In my post about my personal eval for LLMs, I talked about how I have a different eval for different aspects of LLM use - like Reasoning, Coding, Testing, and, of course, Image Generation. Here’s my image gen eval and how it does on a few prominent models.
The prompt
Create an image of three cats driving in an automobile down a busy city street with many cats in the background.
Why it’s interesting
As image prompts go, this one is pretty basic but there are a few things that are tricky:
- making sure the cats are completely inside the car (if it’s not a convertible)
- making sure that only one of the cats is driving and the other two are positioned properly inside the car
- making sure that the background is a reasonable interpretation of “a busy city street with many cats in the background”

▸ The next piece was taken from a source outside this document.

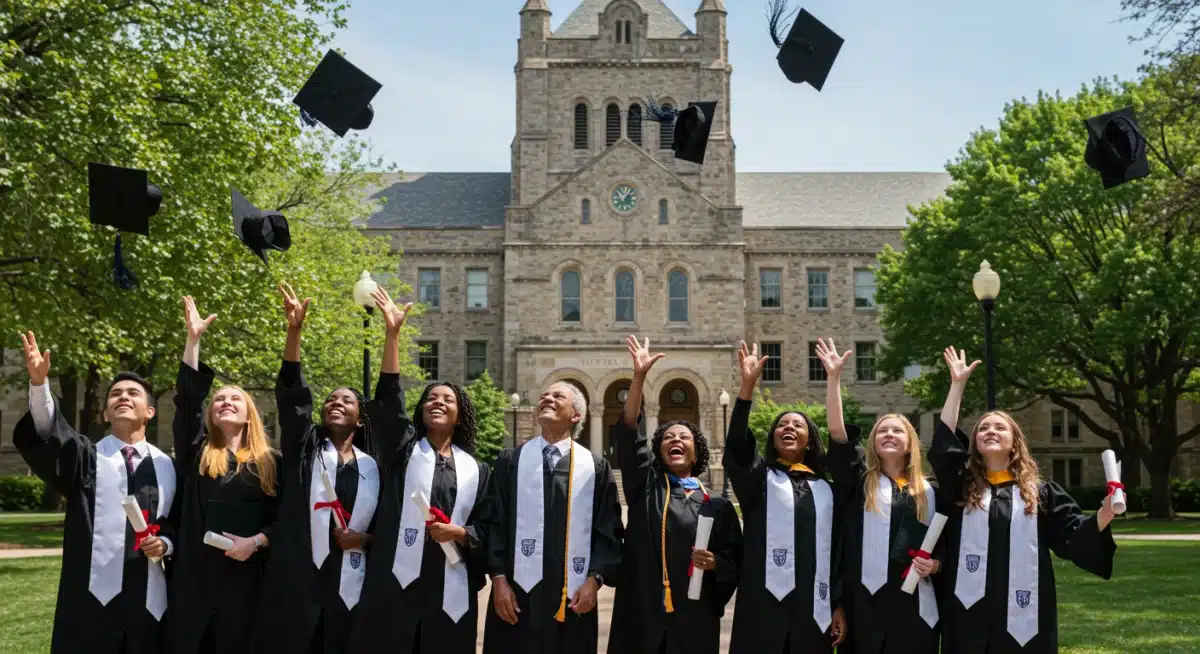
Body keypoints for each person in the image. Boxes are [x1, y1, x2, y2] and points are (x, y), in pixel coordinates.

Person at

- making sure the persepctive captures the cats, the car, and the background
The goal, as with all of my tests, is to check if LLMs can make what I call ‘commonsense’ choices when it has to fill in the gaps between a spec (prompt) and what it’s trying to create.
TL;DR
None of the generators did managed the task fully though Leonardo.ai and Dall-E came close with one of each of their suggestions. But even there, there are minor issues - one of the cats is poking out through the windshield (I guess that car could just not have a windshield and then it’d be physically possible) and the background is made up of dogs not cats, or the third cat is out of the car etc. Some, like Midjourney, were far off the mark including blending a cat into the hood of a car and got the number, placement, and the background wrong.

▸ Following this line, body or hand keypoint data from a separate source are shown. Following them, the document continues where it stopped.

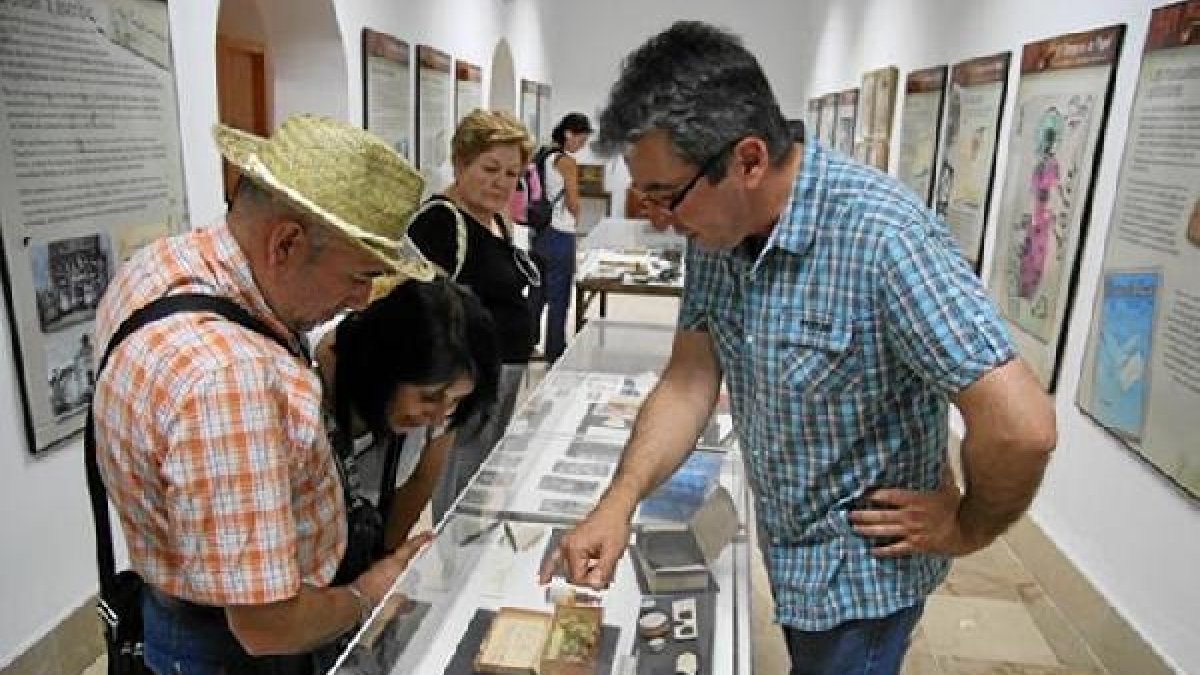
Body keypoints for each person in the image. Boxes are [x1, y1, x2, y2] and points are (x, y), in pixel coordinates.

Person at [540, 22, 1057, 675]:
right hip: (792, 554)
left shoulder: (884, 237)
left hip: (862, 582)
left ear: (749, 160)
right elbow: (689, 381)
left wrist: (969, 524)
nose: (659, 218)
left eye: (667, 195)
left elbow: (1022, 427)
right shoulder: (718, 234)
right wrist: (619, 500)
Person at [93, 114, 437, 674]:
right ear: (286, 243)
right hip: (234, 651)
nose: (360, 300)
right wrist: (367, 592)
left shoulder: (161, 265)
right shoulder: (232, 381)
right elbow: (267, 625)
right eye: (358, 276)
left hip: (177, 614)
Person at [405, 108, 539, 521]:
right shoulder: (439, 222)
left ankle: (467, 544)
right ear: (461, 162)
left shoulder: (498, 218)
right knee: (454, 475)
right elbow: (422, 309)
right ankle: (449, 557)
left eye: (511, 174)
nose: (502, 182)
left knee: (481, 472)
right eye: (490, 168)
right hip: (466, 380)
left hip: (505, 371)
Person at [315, 277, 501, 554]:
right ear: (383, 369)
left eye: (457, 400)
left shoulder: (445, 404)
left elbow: (419, 482)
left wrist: (382, 564)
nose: (439, 417)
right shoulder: (306, 384)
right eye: (429, 397)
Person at [528, 112, 593, 362]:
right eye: (581, 139)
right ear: (569, 134)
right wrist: (575, 220)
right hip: (560, 233)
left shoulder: (543, 155)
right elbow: (573, 201)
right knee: (559, 295)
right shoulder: (567, 163)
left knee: (537, 292)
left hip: (541, 231)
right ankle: (555, 350)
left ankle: (528, 342)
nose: (582, 145)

The conclusion is that while a lot of “commonsense” can be captured by regularities in the world (i.e. the data) there are many that can’t be and until the models figure out how to make sure the scene they are generating makes sense, they are not ready to be unleashed without supervision.

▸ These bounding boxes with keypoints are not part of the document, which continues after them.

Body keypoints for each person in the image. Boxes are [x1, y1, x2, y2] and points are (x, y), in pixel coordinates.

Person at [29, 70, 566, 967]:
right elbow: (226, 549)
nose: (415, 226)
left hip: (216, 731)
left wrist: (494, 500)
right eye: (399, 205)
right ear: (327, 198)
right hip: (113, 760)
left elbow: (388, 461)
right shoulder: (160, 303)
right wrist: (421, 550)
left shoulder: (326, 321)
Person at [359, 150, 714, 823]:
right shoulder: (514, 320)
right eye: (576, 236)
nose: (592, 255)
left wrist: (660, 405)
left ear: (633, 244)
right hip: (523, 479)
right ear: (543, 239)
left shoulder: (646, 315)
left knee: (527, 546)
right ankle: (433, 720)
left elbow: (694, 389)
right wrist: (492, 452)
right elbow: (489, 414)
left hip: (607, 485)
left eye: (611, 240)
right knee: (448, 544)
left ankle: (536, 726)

Caveat: I’m sure with some prompt engineering magic I can get all of them to spit out an image that meets my requirements but my reason for the eval is to see if LLMs can make reasonable choices when faced with a lack of information.
The Images
I’ve included multiple images where the app spit out multiple options.
Leonardo.ai
The third panel, IMO, represents the best effort across the board. You can see that the cats are arrayed correctly in the front seat. The car itself is, opportunistically, a convertible which removes any issues with how to render a cat inside a car and still have everything fit well. But in the other examples you can see the some of the errors - multiple steering wheels and what the model thinks “busy” means (a crowd of cats?). Once these models get better, I suspect I’ll have to ask my prompt to exclude convertibles to force them to capture the right perspective for cats inside a car.
Dall-E
Panel 1 is definitely one of the better efforts. I initially dismissed it because it showed only two cats but then I noticed the smaller cat hanging on to the side of the car. So, technically, I think there are three cats “in” a car. The background is realy good. It captures a busy street with plenty of cats in the background and they aren’t just standing around but actually engaged in busy city street activity. A couple of minor issues with cats riding bicycles across the pavement instead of on the pavement or the street but that’s physcially and logically posible so I’ll allow it.
Gemini2.0-Flash-experimental
How many cats are even in the car? I like how one of the cats has regular human glasses though. And definitely a good job on making sure that the cats are completely in the car.
Grok-3-beta
Interestingly Grok likes to render real scenes and cats and place them together. I don’t know if this approach has any specific benefits other than the cars and the background looking realistic. It makes everthing else harder. And, of course, the number of cats is off.
Ideogram
First panel comes the closest but I do like the background in panel 4. They managed to mix in people with cats just randomly standing around. What’s up with the tiny pink top hats on the cats? :)
Stability.ai (SD3.5-large)
If I encountered that background in real life, I’d run. That many cats could only mean bad news.
Midjourney
Hello random child in the first panel. So glad you could be part of this experiment.
Adobe Firefly
Adobe did a good job with panel 2 where the cats are completely in the car without any parts sticking out.
Disclaimer: The views expressed in this article are my own and do not necessarily represent the views of my employer.